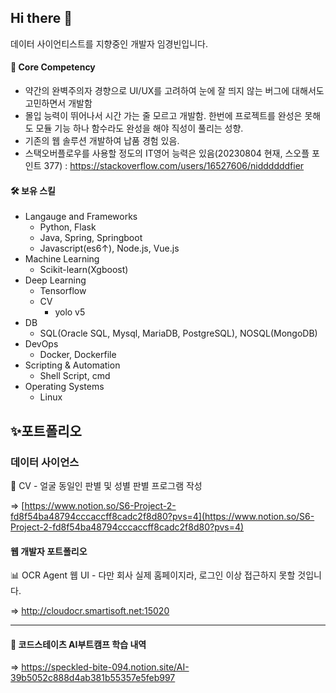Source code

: ## Hi there 👋
데이터 사이언티스트를 지향중인 개발자 임경빈입니다.

#### 🧘 Core Competency
- 약간의 완벽주의자 경향으로 UI/UX를 고려하여 눈에 잘 띄지 않는 버그에 대해서도 고민하면서 개발함
- 몰입 능력이 뛰어나서 시간 가는 줄 모르고 개발함. 한번에 프로젝트를 완성은 못해도 모듈 기능 하나 함수라도 완성을 해야 직성이 풀리는 성향.
- 기존의 웹 솔루션 개발하여 납품 경험 있음.
- 스택오버플로우를 사용할 정도의 IT영어 능력은 있음(20230804 현재, 스오플 포인트 377) : https://stackoverflow.com/users/16527606/niddddddfier

#### 🛠 보유 스킬
- Langauge and Frameworks
  - Python, Flask
  - Java, Spring, Springboot
  - Javascript(es6↑), Node.js, Vue.js
- Machine Learning
  - Scikit-learn(Xgboost)
- Deep Learning
  - Tensorflow
  - CV
    - yolo v5
- DB 
  - SQL(Oracle SQL, Mysql, MariaDB, PostgreSQL), NOSQL(MongoDB)
- DevOps
  - Docker, Dockerfile
- Scripting & Automation
  - Shell Script, cmd
- Operating Systems
  - Linux

## ✨포트폴리오
### 데이터 사이언스
:raising_hand: CV - 얼굴 동일인 판별 및 성별 판별 프로그램 작성

=> [https://www.notion.so/S6-Project-2-fd8f54ba48794cccaccff8cadc2f8d80?pvs=4](https://www.notion.so/S6-Project-2-fd8f54ba48794cccaccff8cadc2f8d80?pvs=4)

#### 웹 개발자 포트폴리오
:bar_chart: OCR Agent 웹 UI - 다만 회사 실제 홈페이지라, 로그인 이상 접근하지 못할 것입니다.

=> http://cloudocr.smartisoft.net:15020

---
#### :bookmark_tabs: 코드스테이츠 AI부트캠프 학습 내역

=> https://speckled-bite-094.notion.site/AI-39b5052c888d4ab381b55357e5feb997
<!--
**Imkyeongbin/Imkyeongbin** is a ✨ _special_ ✨ repository because its `README.md` (this file) appears on your GitHub profile.

Here are some ideas to get you started:

- 🔭 I’m currently working on ...
- 🌱 I’m currently learning ...
- 👯 I’m looking to collaborate on ...
- 🤔 I’m looking for help with ...
- 💬 Ask me about ...
- 📫 How to reach me: ...
- 😄 Pronouns: ...
- ⚡ Fun fact: ...
-->
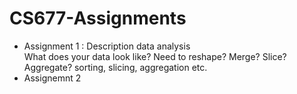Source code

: # CS677-Assignments
- Assignment 1 : Description data analysis <br />
  What does your data look like? Need to reshape? Merge? Slice? Aggregate?  sorting, slicing, aggregation etc.
- Assignemnt 2 
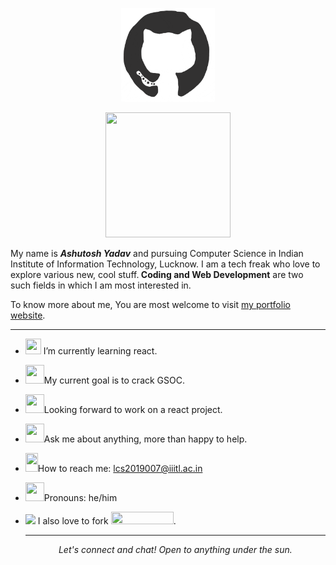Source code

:  <p align="center"><img src="https://github.com/yadavashu/yadavashu/blob/main/octo.gif?raw=true" width=150 height=150></p>
 <p align="center"><img src="https://media.giphy.com/media/RIBkAh90wcXuiW1Rf5/giphy.gif" width=200 height=200></p>
 
<p>My name is <b><i>Ashutosh Yadav</i></b> and pursuing Computer Science in Indian Institute of Information Technology, Lucknow. I am a tech freak who love to explore various new, cool stuff.<b> Coding and Web Development</b> are two such fields in which I am most interested in.</p> 

To know more about me, You are most welcome to visit [my portfolio website](https://portfolio-ashutosh.herokuapp.com/).
<hr></hr>


- <p><img src="https://media.giphy.com/media/cIn5fTcjnKhStIeAef/giphy.gif" width=25 height=25> I’m currently learning react.</p>
- <p><img src="https://media.giphy.com/media/tQYCAlhT3RXbvXqI4d/giphy.gif" width=30 height=30 >My current goal is to crack GSOC.</p>
- <p><img src="https://media.giphy.com/media/gF2m2JOyGReppog8hU/giphy.gif" width=30 height=30>Looking forward to work on a react project.</p>
- <p><img src="https://media.giphy.com/media/RhwkGhrlj3NVSOxWSN/giphy.gif" width=30 height=30>Ask me about anything, more than happy to help.</p> 
- <img src="https://media.giphy.com/media/QXUKY8Xlg7xy9Nhnax/giphy.gif" width=20 height=30>How to reach me: [lcs2019007@iiitl.ac.in](lcs2019007@iiitl.ac.in)
- <p><img src="https://media.giphy.com/media/kg6JAJQojS7DbbcZJi/giphy.gif" width=30 height=30>Pronouns: he/him</p> 
- <p><img src="https://media.giphy.com/media/MAzuwWS4cNvFCHvzvT/giphy.gif" width=30> I also love to fork <img src="https://media.giphy.com/media/j38FnpoKKsuJlhSFSr/giphy.gif" width=100 height=20>.</p>
  
  <hr></hr>
  <p align="center" ><i>Let's connect and chat! Open to anything under the sun.</i></p>
                                          
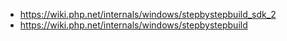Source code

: - https://wiki.php.net/internals/windows/stepbystepbuild_sdk_2
- https://wiki.php.net/internals/windows/stepbystepbuild
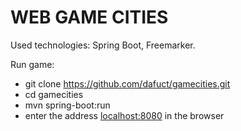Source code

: # WEB GAME CITIES

Used technologies: Spring Boot, Freemarker.

Run game: 
- git clone https://github.com/dafuct/gamecities.git
- cd gamecities
- mvn spring-boot:run
- enter the address [localhost:8080](localhost:8080) in the browser
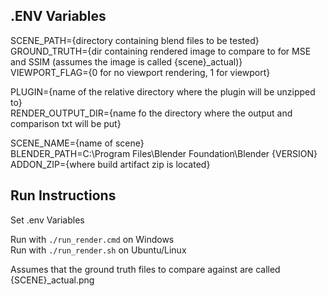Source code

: ## .ENV Variables
SCENE_PATH={directory containing blend files to be tested}   
GROUND_TRUTH={dir containing rendered image to compare to for MSE and SSIM (assumes the image is called {scene}_actual)}  
VIEWPORT_FLAG={0 for no viewport rendering, 1 for viewport}  

PLUGIN={name of the relative directory where the plugin will be unzipped to}  
RENDER_OUTPUT_DIR={name fo the directory where the output and comparison txt will be put}  

SCENE_NAME={name of scene}  
BLENDER_PATH=C:\Program Files\Blender Foundation\Blender {VERSION}  
ADDON_ZIP={where build artifact zip is located}  


## Run Instructions
Set .env Variables  

Run with `./run_render.cmd` on Windows  
Run with `./run_render.sh` on Ubuntu/Linux

Assumes that the ground truth files to compare against are called {SCENE}_actual.png


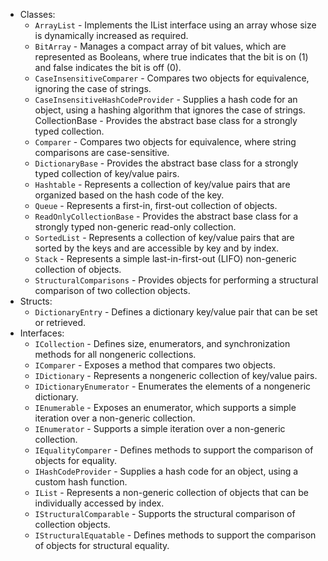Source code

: * Classes:
  * `ArrayList` - Implements the IList interface using an array whose size is dynamically increased as required.
  * `BitArray` - Manages a compact array of bit values, which are represented as Booleans, where true indicates that the bit is on (1) and false indicates the bit is off (0).
  * `CaseInsensitiveComparer` - Compares two objects for equivalence, ignoring the case of strings.
  * `CaseInsensitiveHashCodeProvider` - Supplies a hash code for an object, using a hashing algorithm that ignores the case of strings.
  CollectionBase - Provides the abstract base class for a strongly typed collection.
  * `Comparer` - Compares two objects for equivalence, where string comparisons are case-sensitive.
  * `DictionaryBase` - Provides the abstract base class for a strongly typed collection of key/value pairs.
  * `Hashtable` - Represents a collection of key/value pairs that are organized based on the hash code of the key.
  * `Queue` - Represents a first-in, first-out collection of objects.
  * `ReadOnlyCollectionBase` - Provides the abstract base class for a strongly typed non-generic read-only collection.
  * `SortedList` - Represents a collection of key/value pairs that are sorted by the keys and are accessible by key and by index.
  * `Stack` - Represents a simple last-in-first-out (LIFO) non-generic collection of objects.
  * `StructuralComparisons` - Provides objects for performing a structural comparison of two collection objects.
* Structs:
  * `DictionaryEntry` - Defines a dictionary key/value pair that can be set or retrieved.
* Interfaces:
  * `ICollection` - Defines size, enumerators, and synchronization methods for all nongeneric collections.
  * `IComparer` - Exposes a method that compares two objects.
  * `IDictionary` - Represents a nongeneric collection of key/value pairs.
  * `IDictionaryEnumerator` - Enumerates the elements of a nongeneric dictionary.
  * `IEnumerable` - Exposes an enumerator, which supports a simple iteration over a non-generic collection.
  * `IEnumerator` - Supports a simple iteration over a non-generic collection.
  * `IEqualityComparer` - Defines methods to support the comparison of objects for equality.
  * `IHashCodeProvider` - Supplies a hash code for an object, using a custom hash function.
  * `IList` - Represents a non-generic collection of objects that can be individually accessed by index.
  * `IStructuralComparable` - Supports the structural comparison of collection objects.
  * `IStructuralEquatable` - Defines methods to support the comparison of objects for structural equality.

*****

**EXERCISE AIM:**
Report, word for word, each line above that contains the string "size".

**TASK RESPONSE:**
  * `ArrayList` - Implements the IList interface using an array whose size is dynamically increased as required.
  * `ICollection` - Defines size, enumerators, and synchronization methods for all nongeneric collections.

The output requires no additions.